Content starts

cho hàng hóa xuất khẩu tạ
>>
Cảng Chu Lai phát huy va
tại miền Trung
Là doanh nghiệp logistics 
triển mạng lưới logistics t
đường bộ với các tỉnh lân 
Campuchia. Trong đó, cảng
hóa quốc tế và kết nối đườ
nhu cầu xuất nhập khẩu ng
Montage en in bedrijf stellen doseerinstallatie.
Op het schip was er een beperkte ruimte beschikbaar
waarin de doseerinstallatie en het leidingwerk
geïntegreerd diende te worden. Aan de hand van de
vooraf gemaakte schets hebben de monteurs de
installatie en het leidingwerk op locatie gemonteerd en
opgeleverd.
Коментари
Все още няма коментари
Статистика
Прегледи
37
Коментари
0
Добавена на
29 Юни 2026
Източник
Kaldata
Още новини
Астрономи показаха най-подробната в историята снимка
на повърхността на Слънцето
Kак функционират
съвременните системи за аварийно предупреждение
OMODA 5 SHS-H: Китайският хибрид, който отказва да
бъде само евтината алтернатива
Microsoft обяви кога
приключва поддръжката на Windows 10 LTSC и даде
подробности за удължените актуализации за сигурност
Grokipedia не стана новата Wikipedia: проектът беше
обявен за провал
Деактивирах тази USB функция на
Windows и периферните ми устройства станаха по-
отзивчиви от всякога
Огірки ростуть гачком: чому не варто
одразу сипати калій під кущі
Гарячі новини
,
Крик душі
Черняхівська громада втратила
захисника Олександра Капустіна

Content ends
Content starts

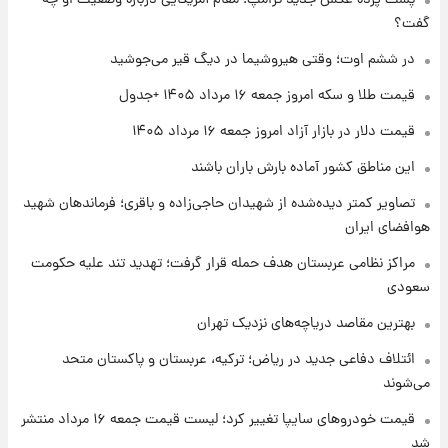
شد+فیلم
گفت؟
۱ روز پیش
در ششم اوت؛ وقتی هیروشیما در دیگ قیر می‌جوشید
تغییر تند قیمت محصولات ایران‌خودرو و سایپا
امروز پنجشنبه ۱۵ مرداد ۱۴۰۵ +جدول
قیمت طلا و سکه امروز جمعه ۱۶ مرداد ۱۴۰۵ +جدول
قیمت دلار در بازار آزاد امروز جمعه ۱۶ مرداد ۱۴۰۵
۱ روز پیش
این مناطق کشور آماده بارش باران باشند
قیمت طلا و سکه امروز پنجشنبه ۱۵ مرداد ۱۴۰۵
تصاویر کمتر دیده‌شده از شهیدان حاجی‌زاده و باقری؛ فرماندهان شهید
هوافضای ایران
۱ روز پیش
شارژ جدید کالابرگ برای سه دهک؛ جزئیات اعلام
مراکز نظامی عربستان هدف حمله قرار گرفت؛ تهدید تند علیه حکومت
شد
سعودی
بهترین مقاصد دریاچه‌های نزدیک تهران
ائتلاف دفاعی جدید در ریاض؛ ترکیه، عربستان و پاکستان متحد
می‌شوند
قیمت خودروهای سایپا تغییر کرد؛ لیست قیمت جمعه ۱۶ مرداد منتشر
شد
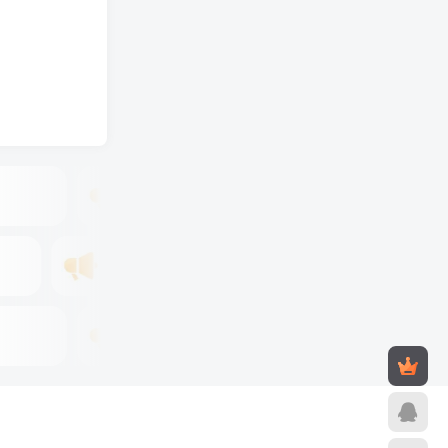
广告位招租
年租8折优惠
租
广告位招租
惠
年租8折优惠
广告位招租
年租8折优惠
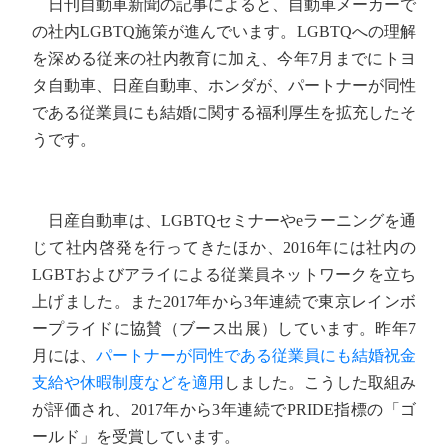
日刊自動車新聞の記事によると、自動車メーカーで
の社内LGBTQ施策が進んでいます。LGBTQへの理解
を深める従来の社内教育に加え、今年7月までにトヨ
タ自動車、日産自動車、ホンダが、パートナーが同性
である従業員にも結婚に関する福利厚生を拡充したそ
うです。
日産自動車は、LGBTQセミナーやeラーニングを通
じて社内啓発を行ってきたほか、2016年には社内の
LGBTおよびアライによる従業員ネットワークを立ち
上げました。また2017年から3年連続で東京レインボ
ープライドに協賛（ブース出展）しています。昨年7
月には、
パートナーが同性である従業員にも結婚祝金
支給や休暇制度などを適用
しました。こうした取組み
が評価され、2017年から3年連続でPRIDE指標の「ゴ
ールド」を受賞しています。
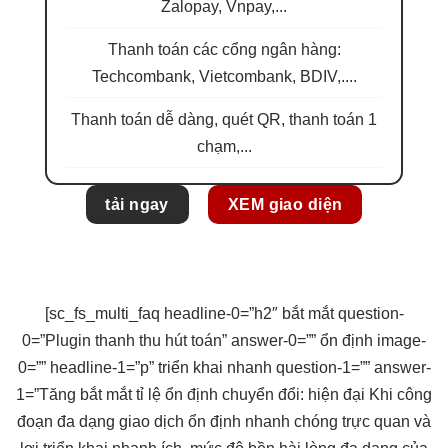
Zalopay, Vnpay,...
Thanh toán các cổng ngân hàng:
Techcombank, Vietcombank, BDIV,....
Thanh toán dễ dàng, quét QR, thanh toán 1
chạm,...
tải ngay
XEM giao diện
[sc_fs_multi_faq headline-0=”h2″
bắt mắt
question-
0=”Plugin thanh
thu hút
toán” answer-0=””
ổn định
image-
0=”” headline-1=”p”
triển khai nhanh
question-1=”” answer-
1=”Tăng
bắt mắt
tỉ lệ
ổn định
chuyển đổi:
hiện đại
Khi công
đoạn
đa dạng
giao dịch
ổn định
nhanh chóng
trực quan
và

Content ends

* Problem description: Within the listing above, count the lines that contain the string "جدید". Give only the number.

* Answer to this exercise: 2